• Exercise directions
Work out how many lines of the records hold the string "generally", and reply with that number alone.

+ + + +

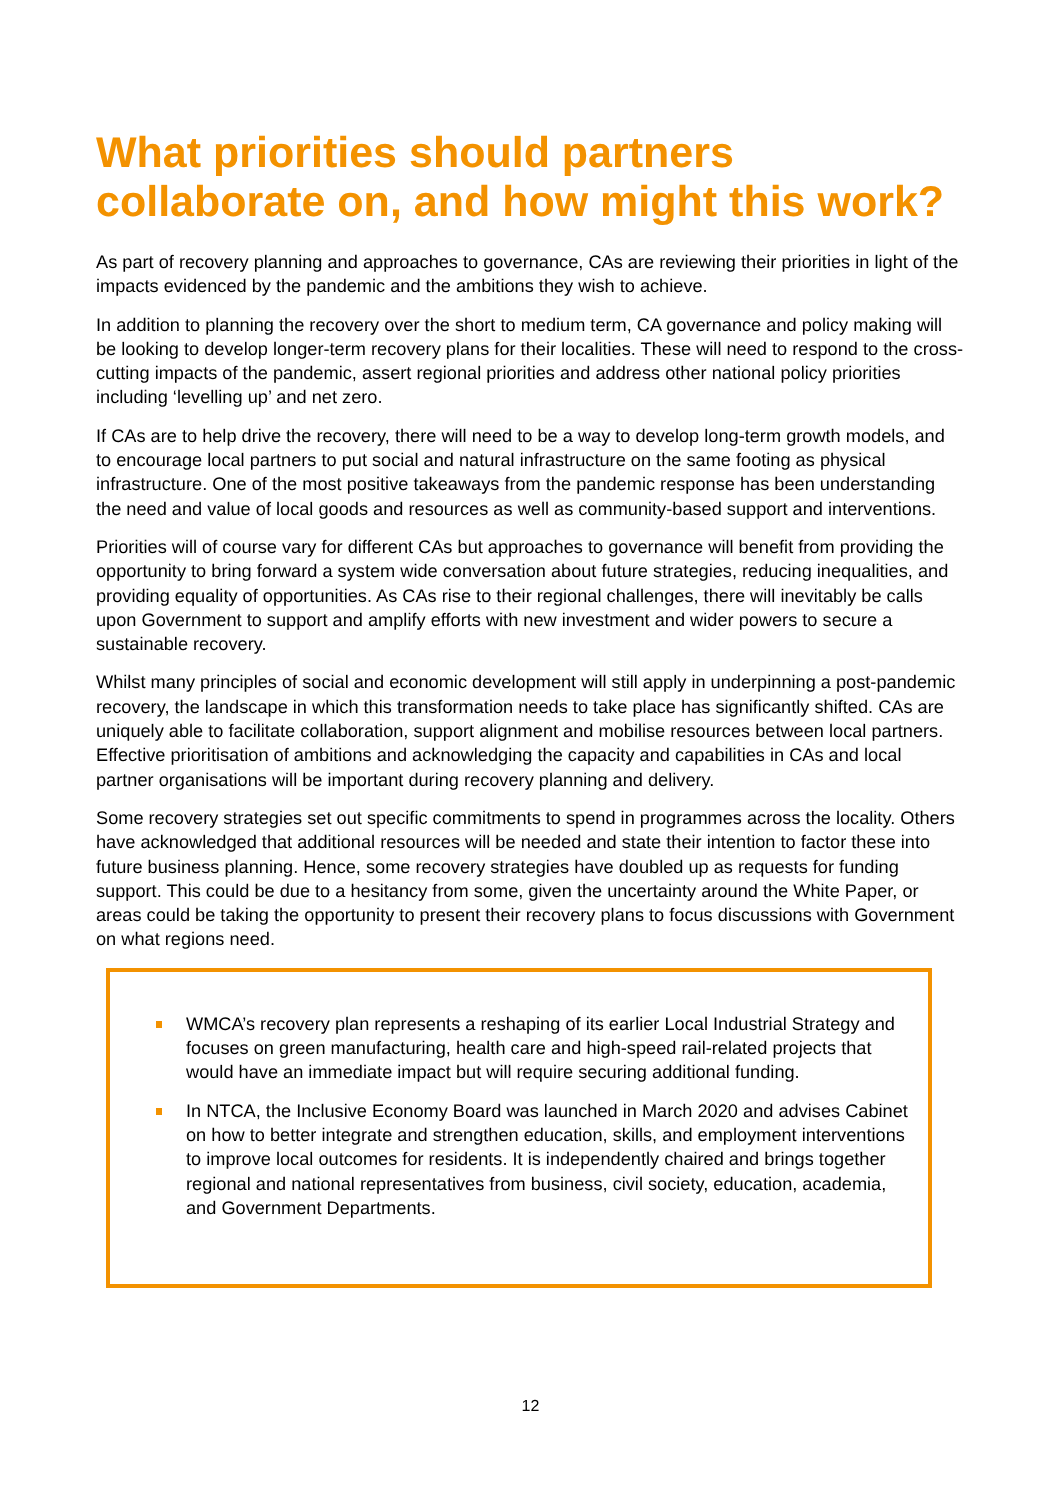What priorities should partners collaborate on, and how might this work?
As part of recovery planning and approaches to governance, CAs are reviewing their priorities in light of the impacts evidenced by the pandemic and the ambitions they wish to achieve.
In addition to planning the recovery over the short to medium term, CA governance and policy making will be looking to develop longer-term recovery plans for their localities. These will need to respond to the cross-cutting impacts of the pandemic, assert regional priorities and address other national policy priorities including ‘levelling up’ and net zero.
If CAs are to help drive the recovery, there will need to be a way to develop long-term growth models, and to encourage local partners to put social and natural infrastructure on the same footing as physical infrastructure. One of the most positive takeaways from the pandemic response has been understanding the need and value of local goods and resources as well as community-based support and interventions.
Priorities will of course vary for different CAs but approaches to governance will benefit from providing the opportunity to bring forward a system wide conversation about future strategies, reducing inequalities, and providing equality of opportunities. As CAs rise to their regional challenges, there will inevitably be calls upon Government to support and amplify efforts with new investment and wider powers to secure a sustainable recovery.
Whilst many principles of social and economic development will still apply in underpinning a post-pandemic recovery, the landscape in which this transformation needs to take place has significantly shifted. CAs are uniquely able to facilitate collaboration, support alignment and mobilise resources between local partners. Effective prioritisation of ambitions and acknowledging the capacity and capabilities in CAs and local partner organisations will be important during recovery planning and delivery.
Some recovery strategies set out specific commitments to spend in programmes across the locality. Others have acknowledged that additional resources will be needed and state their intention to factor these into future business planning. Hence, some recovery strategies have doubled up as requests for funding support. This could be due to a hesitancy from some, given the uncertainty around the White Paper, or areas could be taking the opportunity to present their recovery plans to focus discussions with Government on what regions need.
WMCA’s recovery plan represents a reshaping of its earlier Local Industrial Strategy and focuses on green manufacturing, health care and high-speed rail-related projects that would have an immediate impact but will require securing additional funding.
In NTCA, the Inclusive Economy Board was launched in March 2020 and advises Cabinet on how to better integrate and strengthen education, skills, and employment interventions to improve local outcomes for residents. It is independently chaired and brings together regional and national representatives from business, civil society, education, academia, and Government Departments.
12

+ + + +

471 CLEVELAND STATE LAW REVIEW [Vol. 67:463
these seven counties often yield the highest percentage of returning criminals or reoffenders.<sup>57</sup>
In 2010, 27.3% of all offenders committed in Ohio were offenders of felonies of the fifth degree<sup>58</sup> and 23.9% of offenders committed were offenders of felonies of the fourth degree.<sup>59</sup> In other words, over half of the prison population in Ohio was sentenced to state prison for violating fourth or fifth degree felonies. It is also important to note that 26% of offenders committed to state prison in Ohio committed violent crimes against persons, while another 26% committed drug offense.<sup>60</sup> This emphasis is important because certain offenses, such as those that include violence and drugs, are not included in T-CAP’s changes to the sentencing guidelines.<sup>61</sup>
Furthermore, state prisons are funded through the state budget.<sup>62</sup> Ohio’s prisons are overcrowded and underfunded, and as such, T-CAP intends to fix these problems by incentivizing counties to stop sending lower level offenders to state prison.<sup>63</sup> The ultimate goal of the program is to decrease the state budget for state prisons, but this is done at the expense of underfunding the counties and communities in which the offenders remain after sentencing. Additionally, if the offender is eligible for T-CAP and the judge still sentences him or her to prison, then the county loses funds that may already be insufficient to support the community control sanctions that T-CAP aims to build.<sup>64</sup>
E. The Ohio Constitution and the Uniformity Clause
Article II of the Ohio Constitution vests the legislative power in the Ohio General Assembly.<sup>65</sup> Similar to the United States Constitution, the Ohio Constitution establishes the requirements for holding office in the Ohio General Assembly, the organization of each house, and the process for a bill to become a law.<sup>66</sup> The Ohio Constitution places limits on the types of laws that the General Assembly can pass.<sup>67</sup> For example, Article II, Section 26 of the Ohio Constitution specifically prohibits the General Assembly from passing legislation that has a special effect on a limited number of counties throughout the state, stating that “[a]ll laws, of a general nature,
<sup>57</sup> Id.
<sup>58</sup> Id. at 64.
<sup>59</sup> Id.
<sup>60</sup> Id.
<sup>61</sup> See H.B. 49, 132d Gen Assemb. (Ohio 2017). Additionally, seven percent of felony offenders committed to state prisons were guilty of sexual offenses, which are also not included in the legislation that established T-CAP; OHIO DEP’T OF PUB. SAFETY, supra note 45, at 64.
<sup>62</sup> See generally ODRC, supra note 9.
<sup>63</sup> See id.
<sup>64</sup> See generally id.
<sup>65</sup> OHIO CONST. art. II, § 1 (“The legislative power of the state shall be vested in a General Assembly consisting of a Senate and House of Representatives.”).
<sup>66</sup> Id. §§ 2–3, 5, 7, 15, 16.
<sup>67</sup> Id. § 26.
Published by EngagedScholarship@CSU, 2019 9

+ + + +

• Solution for this task
2